I sometimes hear an argument that given teams work Agile, they do not need to plan ahead (and embrace chaos that way). The contrary is true: to truly deliver the best outcomes possible, teams need to master planning, operations and quality practices in short iterations. This allows them to learn fast and respond productively to unforeseen events, feedback and changes.

On Anarchy
Anarchy is the unproductive, out-of-control nephew of Chaos. It is not possible to coherently execute on a strategy in an Anarchy. Friction losses mount in an Anarchy. Assembling a new team for a new mission can feel like an Anarchy, an organisation in disarray can be an Anarchy. Anarchy can be useful and cannot always be avoided but aim to make it as short lived as possible.

The sweetspot
Consistently steer away from Control and Anarchy. Steering away for Control is more of a challenge for executives and does require a shift in mindset.
Aim to gyrate between Chaos and Order continuously. Challenge yourself, your organisation and your teams to be at your best, perform and learn when surrounded by Chaos. Expand a bit when under pressure and in Chaos and act in alignment with the mission you are on.
Make your teams antifragile by creating and sustaining capabilities to jointly act with focus amid uncertainty and challenge them to contribute to your mission and align to your organisations vision as autonomous as viable [3].
Also within software engineering and delivery, approaches such as ‘Chaos Engineering’ can be deployed to improve reliability [4].

Successful transformation programs live on the edge of Chaos. Embrace it.

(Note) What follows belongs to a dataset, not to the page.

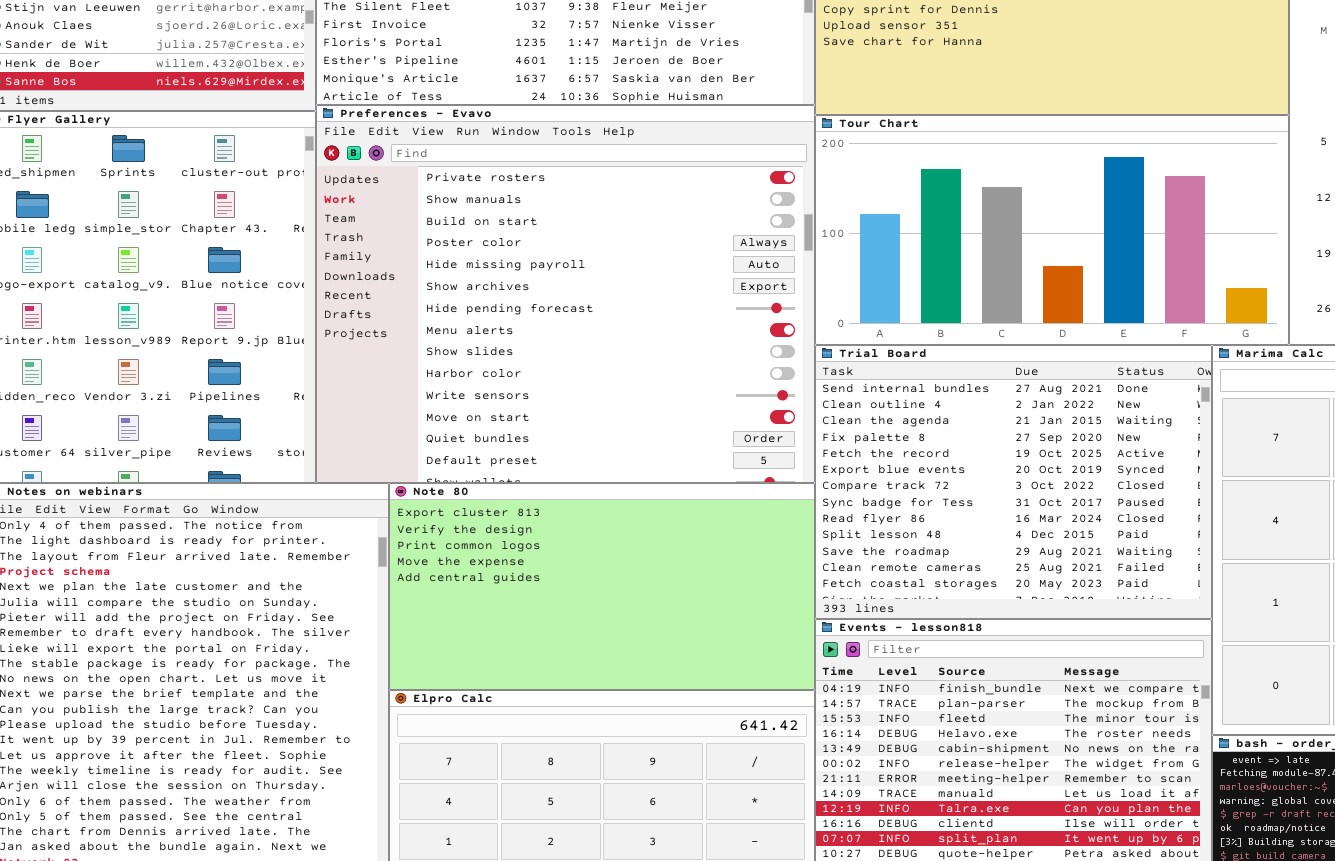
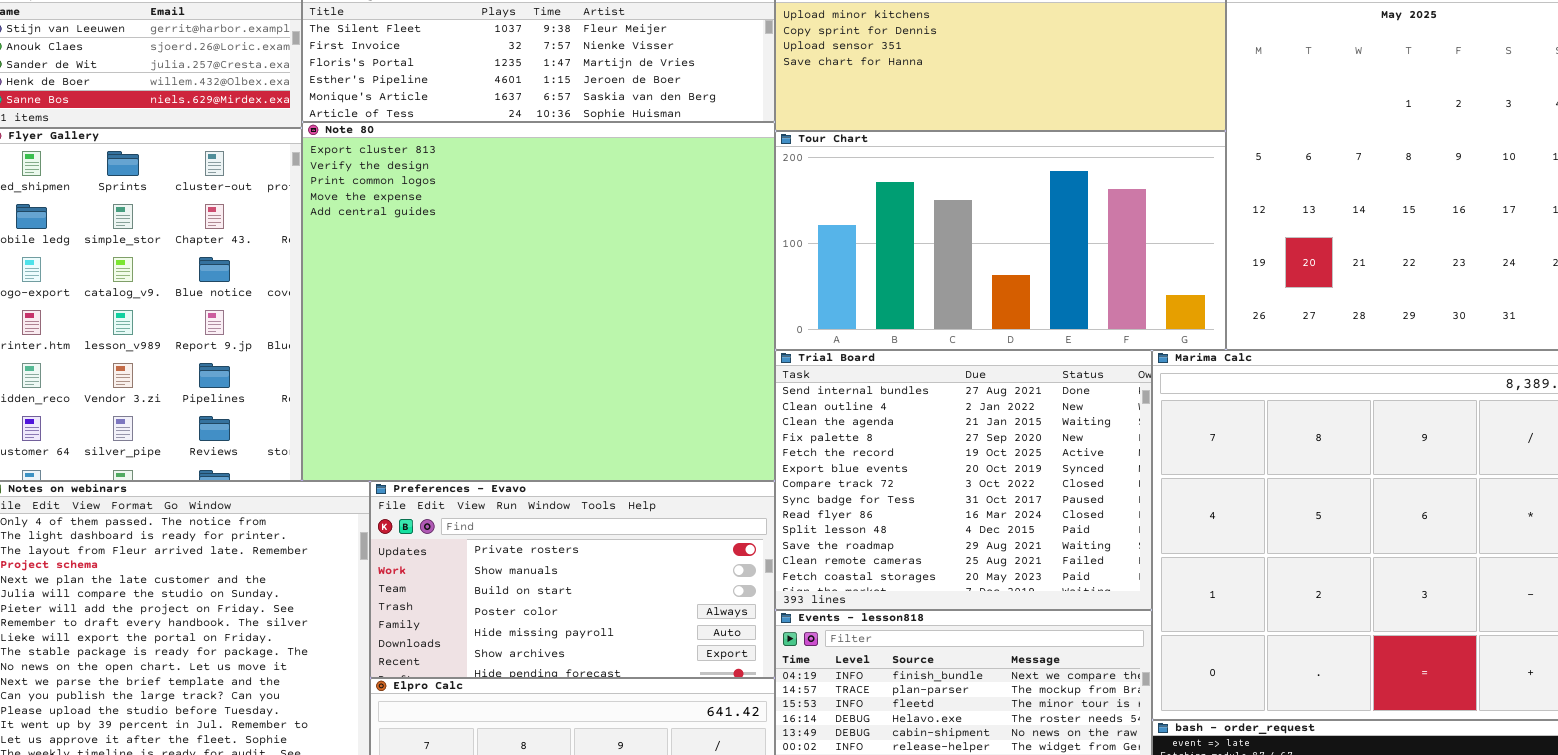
Preferences - Evavo: [316,105,815,483] -> [370,481,775,678], moved, resized
Note 80: [389,483,815,690] -> [302,122,775,481], moved, resized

I’ll discuss traps and pitfalls in my next blog.

Footnotes:

[1] VUCA’s first use was in the US Army War College in the late eighties and the term was first described in 1985 in ‘Leaders: The strategies for taking charge’ by Warren Bennis and Burt Nanus.

[2] McKinsey & Company, ‘How COVID-19 has pushed companies over the technology tipping point …’October 5, 2020.

[3] ‘Use antifragile hacks to grow your business in uncertain times’, by Dave Aron and Mary Mesaglio published on the Gartner portal July 1, 2022.

[4] On the Gartner portal you can find a ‘Market Guide For Chaos Engineering’ published June 21, 2022.

Embrace Chaos in digital transformation.